And finally, as an agent of perception, as an archetypal symbol of (corrupting?) (liberating?) knowledge, light itself is a key image throughout the novel. Max loses his main actress at the start of his project because she refuses to be filmed in natural light; he worries frequently that he will run out of light as he films; the projection of the cinema’s beam in the darkness; the weird crepuscular light of Paris, ‘City of Light’, in the final climactic scenes; the utter darkness of the catacombs; and the ending, when, in a summer storm, the lights of Nice and Cannes are suddenly extinguished.

Max couldn’t help feeling that he had overlooked some crucial element or tendency … that, when finally laid bare, would upend his understandings and reduce all his labours to insignificance.

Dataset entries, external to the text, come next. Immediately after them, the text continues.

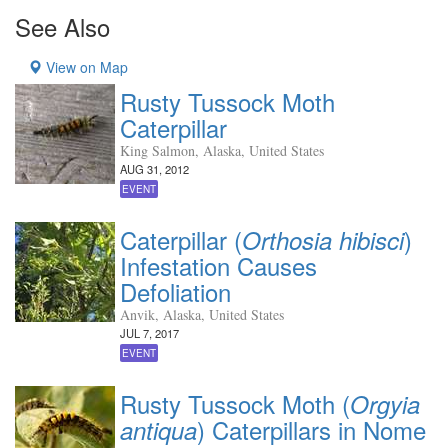
See Also
View on Map
Rusty Tussock Moth
Caterpillar
King Salmon, Alaska, United States
AUG 31, 2012
EVENT
Caterpillar (
)
Orthosia hibisci
Infestation Causes
Defoliation
Anvik, Alaska, United States
JUL 7, 2017
EVENT
Rusty Tussock Moth (
Orgyia
) Caterpillars in Nome
antiqua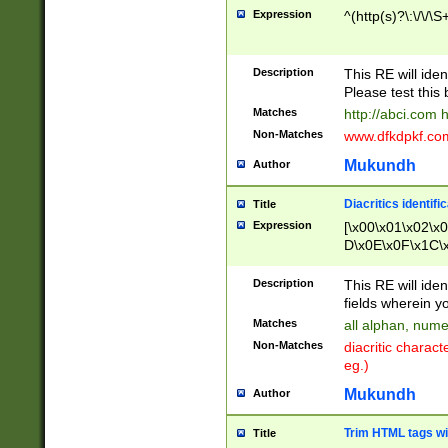
Expression
^(http(s)?\:\/\/\S
Description
This RE will iden
Please test this 
Matches
http://abci.com 
Non-Matches
www.dfkdpkf.com 
Mukundh
Author
Diacritics identifi
Title
Expression
[\x00\x01\x02\x
D\x0E\x0F\x1C\
x9E\x9F\xA7\xA
C8\xC9\xCA\xCB
Description
This RE will ident
xD5\xD6\xD8\xD
fields wherein y
\xE3\xE4\xE5\x
Matches
all alphan, nume
xF0\xF1\xF2\xF
Non-Matches
diacritic chara
FE\xFF\u0060\u
eg.)
00A8\u00A9\u0
0B1\u00B2\u00
Mukundh
Author
B\u00BC\u00BD
\u00C4\u00C5\
Trim HTML tags wi
Title
u00CC\u00CD\u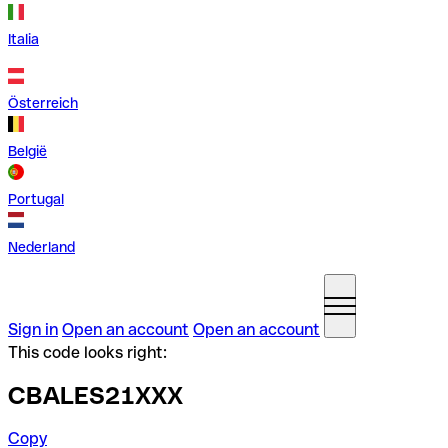
Italia
Österreich
België
Portugal
Nederland
Sign in
Open an account
Open an account
This code looks right:
CBALES21XXX
Copy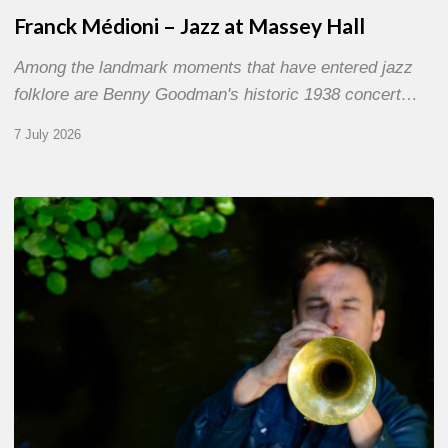
Franck Médioni – Jazz at Massey Hall
Among the landmark moments that have entered jazz
folklore are Benny Goodman's historic 1938 concert…
7 July 2026
Yoann
Loustalot,
trumpeter
–
The
Proust
Questionnaire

With this novel, Mr Mooney can fairly claim to have created a new genre: the intellectual thriller. One hopes he will write more of them.

2 comments:

Unknown said...

Mr. Murr,

Wow! I knew I missed a lot my first time through, but I really had no idea how much. I sensed deeper layers, but lacked the knowledge or know-how or eyes to peel them back. Thank you for this piece. I'm going to forward it to Mr. Mooney, alerting him that Art has just met and, dare I say, matched his Art, point for point, symbol for symbol, layer upon layer ...

In awe (as usual)

:)

Malcolm said...

What an extremely perceptive review. I am compelled to read it again, but with benefit of your insights. Bravo.